Stored records
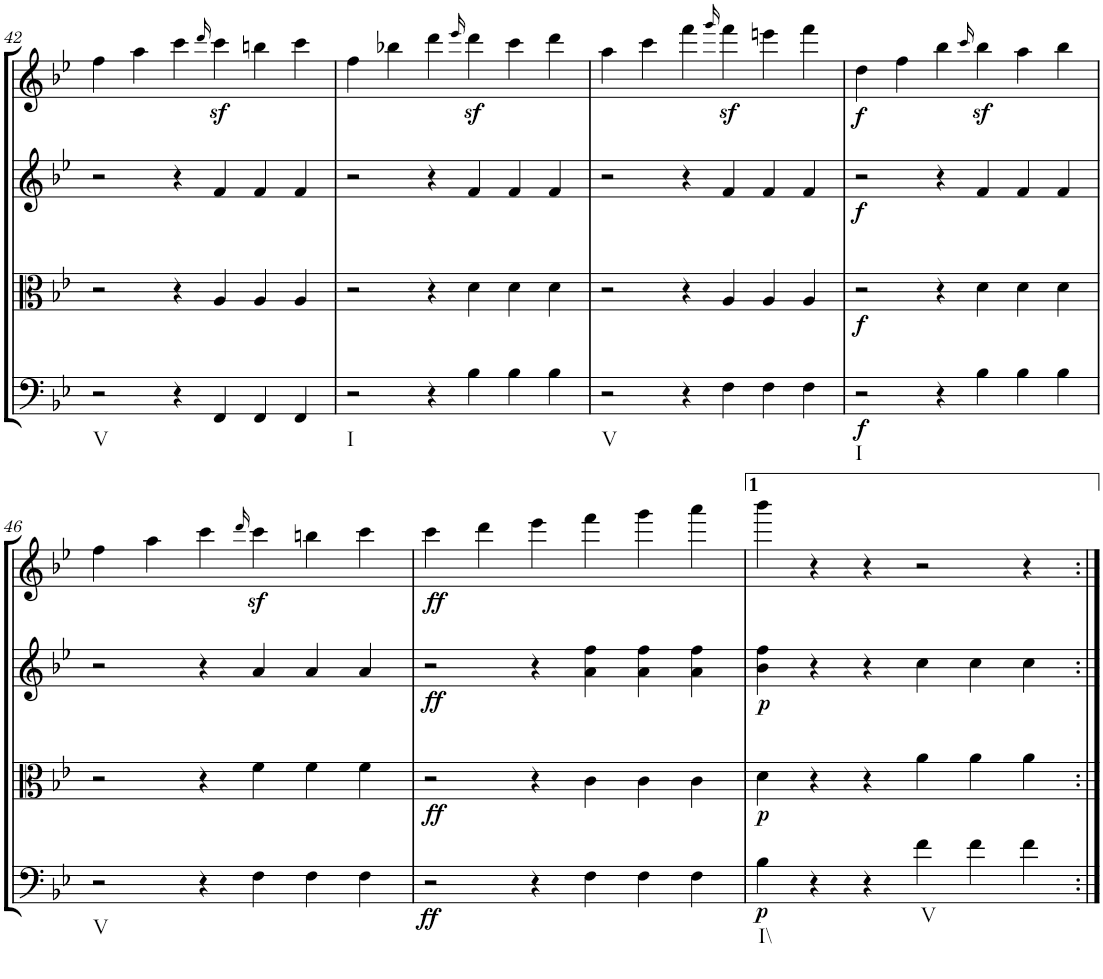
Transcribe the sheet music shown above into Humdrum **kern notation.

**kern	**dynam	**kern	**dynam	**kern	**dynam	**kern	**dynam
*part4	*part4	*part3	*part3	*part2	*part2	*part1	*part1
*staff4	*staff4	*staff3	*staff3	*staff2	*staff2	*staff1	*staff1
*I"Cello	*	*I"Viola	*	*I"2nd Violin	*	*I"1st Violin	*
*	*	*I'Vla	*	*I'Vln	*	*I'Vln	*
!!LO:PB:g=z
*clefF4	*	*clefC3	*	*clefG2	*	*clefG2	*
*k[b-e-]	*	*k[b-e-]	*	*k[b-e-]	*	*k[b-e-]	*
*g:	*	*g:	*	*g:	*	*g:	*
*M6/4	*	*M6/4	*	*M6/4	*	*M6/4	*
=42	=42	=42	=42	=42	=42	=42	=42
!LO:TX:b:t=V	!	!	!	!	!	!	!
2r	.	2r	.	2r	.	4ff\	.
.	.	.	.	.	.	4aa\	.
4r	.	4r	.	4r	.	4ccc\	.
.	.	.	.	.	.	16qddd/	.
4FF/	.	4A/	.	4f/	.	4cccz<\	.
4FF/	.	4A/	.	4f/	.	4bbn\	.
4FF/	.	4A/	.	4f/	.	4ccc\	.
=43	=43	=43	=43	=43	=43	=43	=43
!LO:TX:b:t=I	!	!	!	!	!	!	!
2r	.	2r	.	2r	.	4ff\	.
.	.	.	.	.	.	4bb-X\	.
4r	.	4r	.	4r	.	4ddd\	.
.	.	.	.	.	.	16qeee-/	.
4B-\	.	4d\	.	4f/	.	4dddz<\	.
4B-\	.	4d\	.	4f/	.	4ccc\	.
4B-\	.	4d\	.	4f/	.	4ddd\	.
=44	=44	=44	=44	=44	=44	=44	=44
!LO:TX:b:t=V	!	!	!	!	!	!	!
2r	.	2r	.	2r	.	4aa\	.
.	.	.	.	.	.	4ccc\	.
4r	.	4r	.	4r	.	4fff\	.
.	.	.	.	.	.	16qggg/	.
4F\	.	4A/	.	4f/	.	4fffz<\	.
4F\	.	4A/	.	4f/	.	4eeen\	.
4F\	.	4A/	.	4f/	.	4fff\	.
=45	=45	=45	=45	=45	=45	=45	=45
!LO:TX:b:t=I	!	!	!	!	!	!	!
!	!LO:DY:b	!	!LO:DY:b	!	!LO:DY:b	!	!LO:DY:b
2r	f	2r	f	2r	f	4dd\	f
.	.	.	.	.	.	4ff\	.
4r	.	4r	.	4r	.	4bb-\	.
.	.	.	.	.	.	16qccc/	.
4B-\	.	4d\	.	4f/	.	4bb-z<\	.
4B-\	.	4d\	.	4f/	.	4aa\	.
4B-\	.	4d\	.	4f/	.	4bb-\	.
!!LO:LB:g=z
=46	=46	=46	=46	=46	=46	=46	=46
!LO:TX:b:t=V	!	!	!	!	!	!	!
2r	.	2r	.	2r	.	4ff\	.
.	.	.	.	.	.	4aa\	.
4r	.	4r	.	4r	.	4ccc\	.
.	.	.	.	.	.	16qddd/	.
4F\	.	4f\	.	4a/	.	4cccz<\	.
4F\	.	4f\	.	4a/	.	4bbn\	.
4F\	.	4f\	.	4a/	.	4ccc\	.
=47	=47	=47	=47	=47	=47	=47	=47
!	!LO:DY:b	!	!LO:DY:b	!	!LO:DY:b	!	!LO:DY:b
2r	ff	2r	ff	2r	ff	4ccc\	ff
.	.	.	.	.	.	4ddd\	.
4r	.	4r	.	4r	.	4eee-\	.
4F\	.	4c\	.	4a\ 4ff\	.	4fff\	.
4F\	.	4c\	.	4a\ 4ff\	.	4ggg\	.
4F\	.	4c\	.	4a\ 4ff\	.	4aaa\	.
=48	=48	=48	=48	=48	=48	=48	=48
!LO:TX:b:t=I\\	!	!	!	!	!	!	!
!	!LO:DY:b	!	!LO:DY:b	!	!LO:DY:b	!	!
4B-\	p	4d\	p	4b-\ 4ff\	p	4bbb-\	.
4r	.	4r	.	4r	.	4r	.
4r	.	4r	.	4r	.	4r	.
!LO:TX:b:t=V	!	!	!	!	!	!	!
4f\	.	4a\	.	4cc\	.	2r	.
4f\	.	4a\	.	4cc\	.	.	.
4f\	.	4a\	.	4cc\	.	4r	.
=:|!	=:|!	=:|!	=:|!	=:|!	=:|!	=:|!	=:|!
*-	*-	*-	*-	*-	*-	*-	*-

What the task requires:
Find every line in the material above that contains the string "kern" and copy each of those lines out.

Correct answer:
Transcribe the sheet music shown above into Humdrum **kern notation.
**kern	**dynam	**kern	**dynam	**kern	**dynam	**kern	**dynam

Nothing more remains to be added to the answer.